Claude Haiku 4.5 vs Devstral Small 1.1 for Faithfulness
Winner: Claude Haiku 4.5. In our testing Haiku scores 5/5 on Faithfulness vs Devstral Small 1.1 at 4/5, and ranks 1st of 52 vs Devstral’s 33rd. Supporting signals: Haiku has higher tool_calling (5 vs 4) and long_context (5 vs 4) which correlate with fewer hallucinations on long or tool-assisted source grounding. Devstral Small 1.1 is substantially cheaper (output $0.30/mtok vs Haiku $5/mtok) but loses one full faithfulness point in our suite.
anthropic
Claude Haiku 4.5
Benchmark Scores
External Benchmarks
Pricing
Input
$1.00/MTok
Output
$5.00/MTok
modelpicker.net
mistral
Devstral Small 1.1
Benchmark Scores
External Benchmarks
Pricing
Input
$0.100/MTok
Output
$0.300/MTok
modelpicker.net
Task Analysis
What Faithfulness demands: reliably stick to the provided source material, avoid adding unsupported facts, and preserve factual structure and attributions. Key capabilities that matter: accurate retrieval from long contexts, precise tool interactions (search/QA agents), and structured output to mirror source content. In our testing the primary signal for this task is the faithfulness score (taskScoreA/taskScoreB). Claude Haiku 4.5 scored 5/5 on the faithfulness test in our 12-test suite; Devstral Small 1.1 scored 4/5. Supporting proxies from our data: Haiku’s tool_calling is 5 vs Devstral’s 4 (better tool selection and argument accuracy in our tests), Haiku’s long_context is 5 vs Devstral’s 4 (Haiku: 200,000 token window vs Devstral: 131,072), and structured_output is equal at 4 for both (both adhere to JSON/schema output comparably). Use these internal proxies to explain WHY Haiku is likelier to produce faithful outputs on long documents and multi-step retrieval workflows; in contrast Devstral is competent but shows a measurable drop in the same supporting dimensions.
Practical Examples
- Long legal or research brief summarization: Claude Haiku 4.5 (faithfulness 5, long_context 5, context window 200,000) minimizes omission and hallucination on 30k–100k token inputs in our tests.

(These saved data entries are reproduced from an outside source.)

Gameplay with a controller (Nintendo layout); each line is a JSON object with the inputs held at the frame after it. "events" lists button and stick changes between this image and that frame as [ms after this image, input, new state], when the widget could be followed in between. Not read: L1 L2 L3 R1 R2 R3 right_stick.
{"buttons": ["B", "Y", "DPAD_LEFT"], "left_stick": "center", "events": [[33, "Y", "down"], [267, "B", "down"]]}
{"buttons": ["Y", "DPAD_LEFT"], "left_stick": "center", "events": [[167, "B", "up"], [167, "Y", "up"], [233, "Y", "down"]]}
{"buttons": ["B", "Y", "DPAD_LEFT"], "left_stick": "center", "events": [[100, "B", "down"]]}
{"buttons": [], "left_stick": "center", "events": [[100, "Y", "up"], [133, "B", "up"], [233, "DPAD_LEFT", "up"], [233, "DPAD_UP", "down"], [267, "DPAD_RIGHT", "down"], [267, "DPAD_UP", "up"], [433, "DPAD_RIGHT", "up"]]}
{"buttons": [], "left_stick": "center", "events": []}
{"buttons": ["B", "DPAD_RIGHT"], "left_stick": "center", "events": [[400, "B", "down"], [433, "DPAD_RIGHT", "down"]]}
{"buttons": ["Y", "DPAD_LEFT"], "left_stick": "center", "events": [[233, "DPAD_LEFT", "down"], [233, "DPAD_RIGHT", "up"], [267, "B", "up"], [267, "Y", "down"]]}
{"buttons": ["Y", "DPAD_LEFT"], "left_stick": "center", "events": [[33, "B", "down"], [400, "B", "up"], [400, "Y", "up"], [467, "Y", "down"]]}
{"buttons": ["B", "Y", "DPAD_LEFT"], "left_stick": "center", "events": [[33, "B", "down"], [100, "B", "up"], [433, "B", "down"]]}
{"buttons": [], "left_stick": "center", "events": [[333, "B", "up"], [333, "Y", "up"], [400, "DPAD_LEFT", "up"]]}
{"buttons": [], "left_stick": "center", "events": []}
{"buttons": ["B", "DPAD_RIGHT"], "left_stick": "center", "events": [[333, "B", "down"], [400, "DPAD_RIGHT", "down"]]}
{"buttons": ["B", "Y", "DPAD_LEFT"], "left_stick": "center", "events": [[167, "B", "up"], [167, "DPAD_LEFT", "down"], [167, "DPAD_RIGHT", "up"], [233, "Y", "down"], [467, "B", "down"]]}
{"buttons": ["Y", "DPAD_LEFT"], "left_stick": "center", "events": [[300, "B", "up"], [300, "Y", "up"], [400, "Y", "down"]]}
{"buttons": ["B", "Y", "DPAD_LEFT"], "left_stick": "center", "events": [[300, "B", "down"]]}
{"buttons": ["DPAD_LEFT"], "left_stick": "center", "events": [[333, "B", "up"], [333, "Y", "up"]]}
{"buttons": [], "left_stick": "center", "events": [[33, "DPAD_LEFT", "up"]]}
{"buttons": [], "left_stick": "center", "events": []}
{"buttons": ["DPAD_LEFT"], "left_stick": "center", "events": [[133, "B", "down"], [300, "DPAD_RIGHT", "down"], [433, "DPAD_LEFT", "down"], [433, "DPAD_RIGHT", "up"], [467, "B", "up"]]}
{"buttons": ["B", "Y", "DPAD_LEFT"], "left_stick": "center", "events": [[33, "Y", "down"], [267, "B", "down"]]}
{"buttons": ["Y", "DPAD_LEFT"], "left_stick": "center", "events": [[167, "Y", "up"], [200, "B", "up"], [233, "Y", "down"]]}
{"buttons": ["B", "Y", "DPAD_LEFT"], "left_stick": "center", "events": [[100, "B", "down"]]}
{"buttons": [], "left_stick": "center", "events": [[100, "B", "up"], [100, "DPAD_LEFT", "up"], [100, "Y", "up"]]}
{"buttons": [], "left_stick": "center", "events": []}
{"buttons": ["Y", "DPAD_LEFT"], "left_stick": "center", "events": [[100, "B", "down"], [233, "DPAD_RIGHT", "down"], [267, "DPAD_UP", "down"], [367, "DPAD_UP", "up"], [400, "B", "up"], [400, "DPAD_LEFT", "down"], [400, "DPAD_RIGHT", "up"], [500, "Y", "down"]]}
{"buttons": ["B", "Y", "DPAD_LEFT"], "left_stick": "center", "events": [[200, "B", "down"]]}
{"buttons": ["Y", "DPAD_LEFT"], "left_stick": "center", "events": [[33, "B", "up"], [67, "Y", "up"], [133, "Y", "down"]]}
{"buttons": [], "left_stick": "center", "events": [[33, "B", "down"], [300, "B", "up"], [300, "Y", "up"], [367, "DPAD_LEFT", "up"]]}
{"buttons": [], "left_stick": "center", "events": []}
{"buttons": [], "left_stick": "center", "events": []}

Devstral Small 1.1 (faithfulness 4, long_context 4, window 131,072) performs well but is one point lower on faithfulness and may require chunking or extra verification. 2) Tool-enabled source grounding (retrieval + synthesis): Haiku’s tool_calling 5 vs Devstral’s 4 in our testing means Haiku more reliably sequences tool calls and preserves source attributions when chaining search and summarization. 3) High-volume, cost-sensitive pipelines that can tolerate small drops in faithfulness: Devstral Small 1.1 is dramatically cheaper (input $0.10/mtok, output $0.30/mtok) versus Haiku (input $1/mtok, output $5/mtok); in routine classification or short-document extraction where our faithfulness gap is acceptable, Devstral is cost-effective. 4) Structured-data extraction and JSON compliance: both models score 4 on structured_output in our tests, so for schema-constrained extraction either model can produce comparable format adherence; prefer Haiku when fidelity to content matters most.
Bottom Line
For Faithfulness, choose Claude Haiku 4.5 if you need the highest stick-to-source reliability on long documents or tool-assisted retrieval workflows (Haiku: faithfulness 5, long_context 5, tool_calling 5; output $5/mtok). Choose Devstral Small 1.1 if you prioritize cost and throughput and can accept a modest drop in faithfulness (Devstral: faithfulness 4, long_context 4, tool_calling 4; output $0.30/mtok).
How We Test
We test every model against our 12-benchmark suite covering tool calling, agentic planning, creative problem solving, safety calibration, and more. Each test is scored 1–5 by an LLM judge. Read our full methodology.